Aim of the exercise. Print exactly the line that contains "54. Faith 2.0" along with every line beneath it to the end of the records below, and omit pictures.

(Entries taken from a collection)
• • •

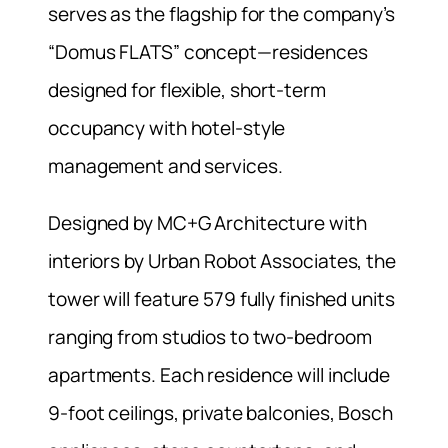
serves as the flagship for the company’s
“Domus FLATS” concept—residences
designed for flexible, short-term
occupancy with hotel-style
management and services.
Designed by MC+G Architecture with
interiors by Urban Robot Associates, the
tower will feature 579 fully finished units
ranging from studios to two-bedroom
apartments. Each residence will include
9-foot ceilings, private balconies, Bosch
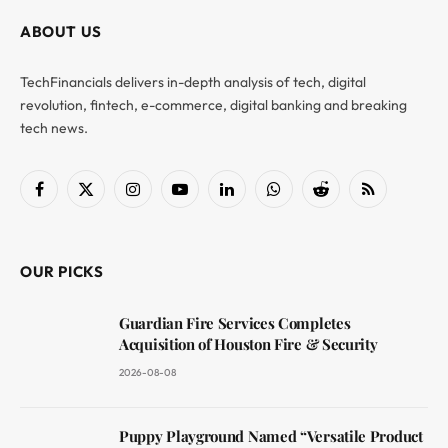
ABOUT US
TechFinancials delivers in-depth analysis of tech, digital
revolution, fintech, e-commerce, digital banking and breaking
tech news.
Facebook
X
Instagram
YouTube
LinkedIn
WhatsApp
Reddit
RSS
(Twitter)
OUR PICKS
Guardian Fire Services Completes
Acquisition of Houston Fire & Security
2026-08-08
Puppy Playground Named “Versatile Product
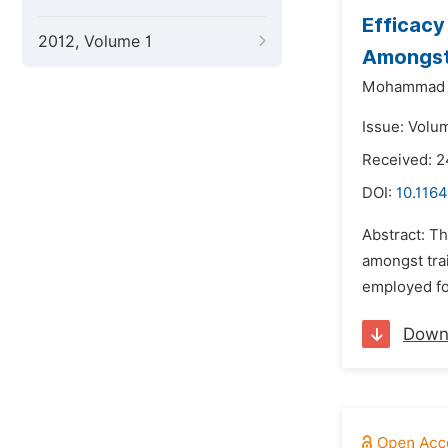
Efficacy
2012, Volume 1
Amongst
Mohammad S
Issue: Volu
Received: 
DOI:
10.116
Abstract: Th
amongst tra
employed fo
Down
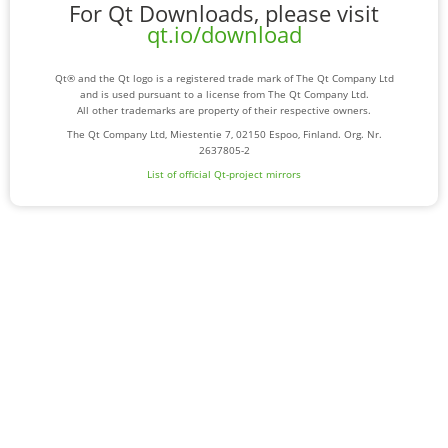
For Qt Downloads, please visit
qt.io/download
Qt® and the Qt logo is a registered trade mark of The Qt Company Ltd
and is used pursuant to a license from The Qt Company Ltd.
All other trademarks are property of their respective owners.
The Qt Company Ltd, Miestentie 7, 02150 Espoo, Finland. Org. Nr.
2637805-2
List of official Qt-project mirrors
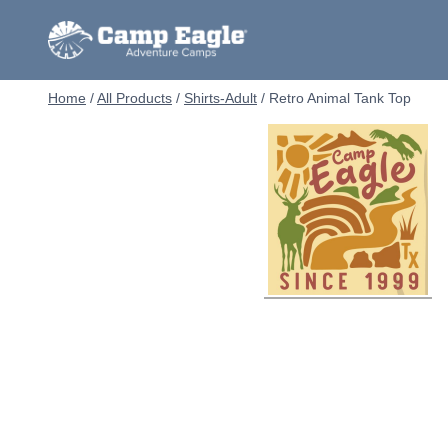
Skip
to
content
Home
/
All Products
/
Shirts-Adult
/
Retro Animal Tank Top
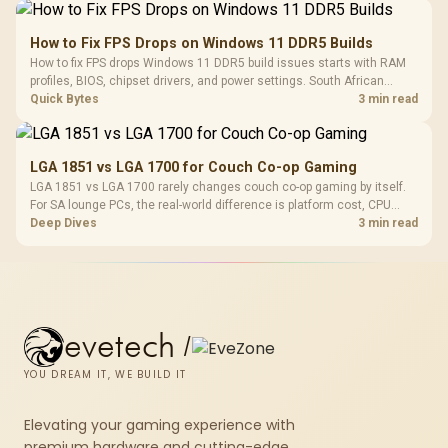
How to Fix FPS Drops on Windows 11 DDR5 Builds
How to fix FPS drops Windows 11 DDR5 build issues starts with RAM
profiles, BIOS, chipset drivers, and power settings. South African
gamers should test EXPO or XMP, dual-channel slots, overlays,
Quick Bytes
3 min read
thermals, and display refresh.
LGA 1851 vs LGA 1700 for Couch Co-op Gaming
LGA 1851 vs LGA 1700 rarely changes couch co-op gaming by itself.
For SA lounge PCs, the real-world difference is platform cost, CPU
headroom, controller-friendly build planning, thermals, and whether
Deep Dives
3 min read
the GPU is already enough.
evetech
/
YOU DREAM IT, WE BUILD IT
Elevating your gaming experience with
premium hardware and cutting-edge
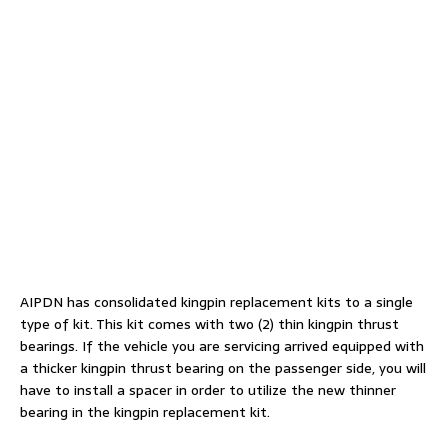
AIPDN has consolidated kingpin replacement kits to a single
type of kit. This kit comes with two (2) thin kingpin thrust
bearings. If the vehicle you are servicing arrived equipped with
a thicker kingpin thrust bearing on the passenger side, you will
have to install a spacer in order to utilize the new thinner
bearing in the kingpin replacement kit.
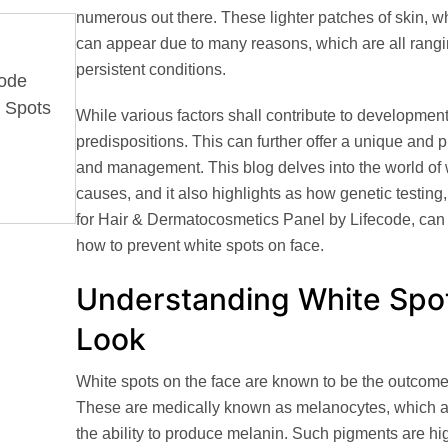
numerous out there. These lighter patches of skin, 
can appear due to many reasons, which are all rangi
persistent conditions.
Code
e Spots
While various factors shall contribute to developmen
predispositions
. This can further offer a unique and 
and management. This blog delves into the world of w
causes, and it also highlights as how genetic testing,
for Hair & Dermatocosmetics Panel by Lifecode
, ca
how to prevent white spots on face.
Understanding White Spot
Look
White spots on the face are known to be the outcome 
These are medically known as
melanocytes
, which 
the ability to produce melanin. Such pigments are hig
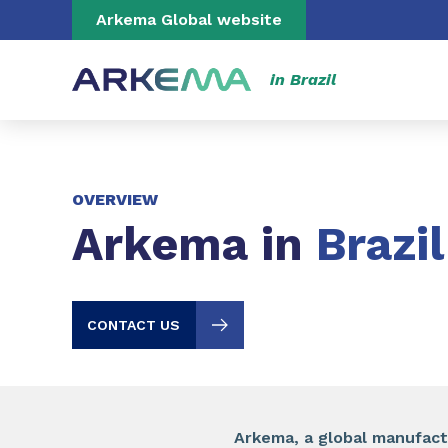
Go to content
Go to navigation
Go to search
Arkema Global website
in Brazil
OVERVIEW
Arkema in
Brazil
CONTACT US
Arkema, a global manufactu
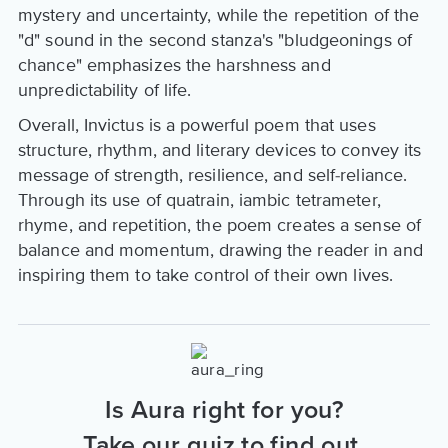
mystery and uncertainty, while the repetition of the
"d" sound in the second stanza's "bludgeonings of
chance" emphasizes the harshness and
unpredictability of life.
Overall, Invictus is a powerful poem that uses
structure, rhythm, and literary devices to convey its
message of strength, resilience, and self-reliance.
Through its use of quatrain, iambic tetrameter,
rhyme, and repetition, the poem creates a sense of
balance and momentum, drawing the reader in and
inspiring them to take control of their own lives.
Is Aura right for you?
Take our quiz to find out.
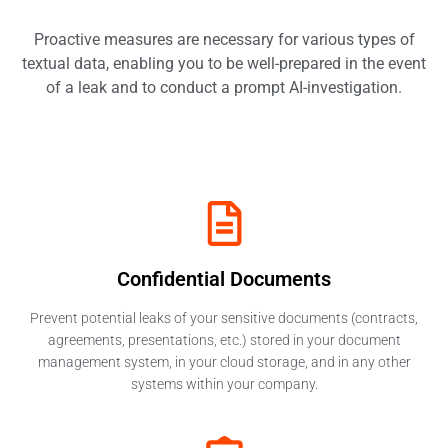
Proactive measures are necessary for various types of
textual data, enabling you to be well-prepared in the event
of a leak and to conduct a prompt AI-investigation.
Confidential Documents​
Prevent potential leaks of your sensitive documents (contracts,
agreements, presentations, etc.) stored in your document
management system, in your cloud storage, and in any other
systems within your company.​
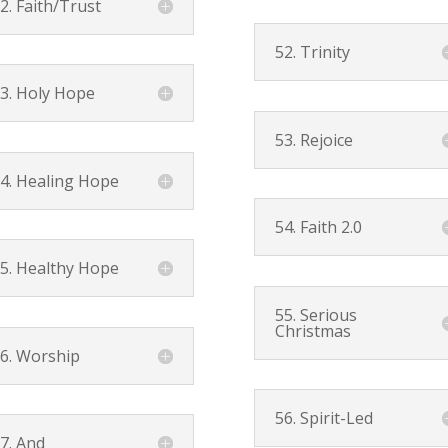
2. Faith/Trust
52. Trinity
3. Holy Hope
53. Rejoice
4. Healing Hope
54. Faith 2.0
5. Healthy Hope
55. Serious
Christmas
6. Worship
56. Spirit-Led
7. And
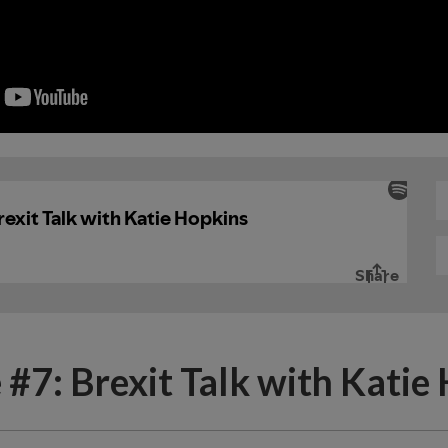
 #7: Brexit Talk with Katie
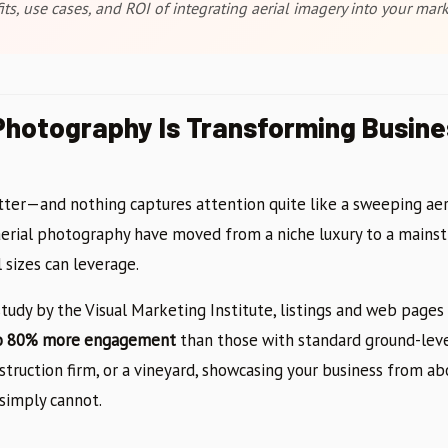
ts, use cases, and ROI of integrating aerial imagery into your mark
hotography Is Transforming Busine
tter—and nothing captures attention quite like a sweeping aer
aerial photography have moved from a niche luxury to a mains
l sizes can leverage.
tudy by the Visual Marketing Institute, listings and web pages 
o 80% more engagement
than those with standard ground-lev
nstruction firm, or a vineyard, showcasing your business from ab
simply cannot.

• • •

Exercise answer.
54. Faith 2.0
5. Healthy Hope
55. Serious
Christmas
6. Worship
56. Spirit-Led
7. And
 #7: Brexit Talk with Katie
ts, use cases, and ROI of integrating aerial imagery into your mark
hotography Is Transforming Busine
tter—and nothing captures attention quite like a sweeping aer
aerial photography have moved from a niche luxury to a mains
l sizes can leverage.
tudy by the Visual Marketing Institute, listings and web pages 
o 80% more engagement
than those with standard ground-lev
nstruction firm, or a vineyard, showcasing your business from ab
simply cannot.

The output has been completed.